Key messages on cultural response styles and differences in scale use
Although there do appear to be some cultural or country differences in the patterns of responses observed across subjective well-being questions, very little is known about the extent to which this represents error in the data (rather than genuine differences in how people feel, or how they assess their lives). Perhaps the surest method for dealing with both individual and cultural variation in response styles is to adopt a repeated-measures panel survey design, which enables fixed effects to be controlled in subsequent analyses of the data. Analyses can then focus on examining the determinants of change in subjective well-being over time - which both side-steps the response style issue and offers the considerable advantage that causal relationships can begin to be explored.

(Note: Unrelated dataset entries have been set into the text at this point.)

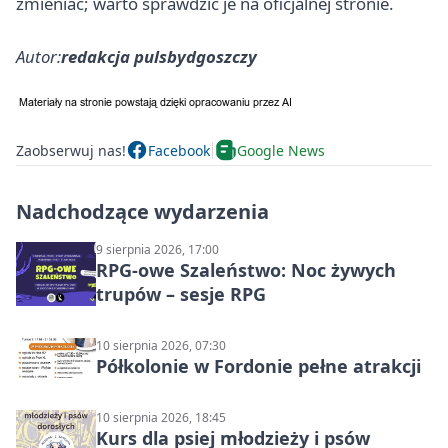
zmieniać; warto sprawdzić je na oficjalnej stronie.
Autor:
redakcja pulsbydgoszczy
Zaobserwuj nas!
Facebook
Google News
Nadchodzące wydarzenia
9 sierpnia 2026, 17:00
RPG-owe Szaleństwo: Noc żywych
trupów – sesje RPG
10 sierpnia 2026, 07:30
Półkolonie w Fordonie pełne atrakcji
10 sierpnia 2026, 18:45
Kurs dla psiej młodzieży i psów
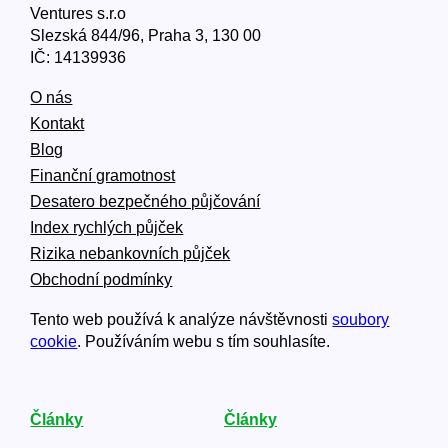
Ventures s.r.o
Slezská 844/96, Praha 3, 130 00
IČ: 14139936
O nás
Kontakt
Blog
Finanční gramotnost
Desatero bezpečného půjčování
Index rychlých půjček
Rizika nebankovních půjček
Obchodní podmínky
Tento web používá k analýze návštěvnosti
soubory
cookie
. Používáním webu s tím souhlasíte.
Články
Články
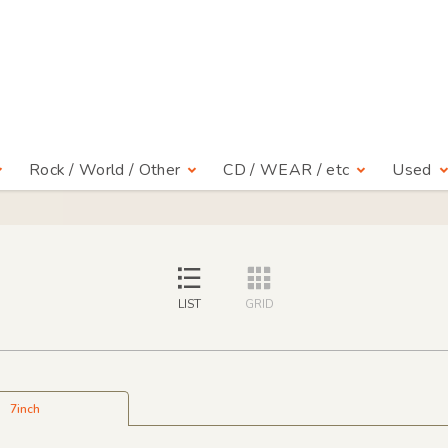
Rock / World / Other
CD / WEAR / etc
Used
LIST
GRID
7inch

Panel data do not, however, solve the problem of response styles potentially influencing the average levels of subjective well-being that might be reported by data providers such as national statistical agencies. Given the concerns around response styles and cultural bias, one option may be to focus international comparisons not on the level of responding, but (as in the analysis of panel data) on any changes in the pattern of responses over time (Cummins and Lau, 2010) - including on any differences in the rate of change between different population sub-groups over time. Internationally, then, the comparator of interest would be something like the percentage change in subjective well-being in different countries within a defined time period. There is already a precedent for this sort of approach in the reporting of GDP, where much of the headline reporting (such as the OECD’s regular press releases) focuses on GDP growth per quarter, rather than on absolute levels of GDP between countries.
However, much as in the case of GDP, there will remain a strong desire to be able to compare average levels of subjective well-being between countries. Because of this, some authors have proposed methods to detect and adjust for national differences in scale use post hoc. These are discussed in more detail in Chapter 4.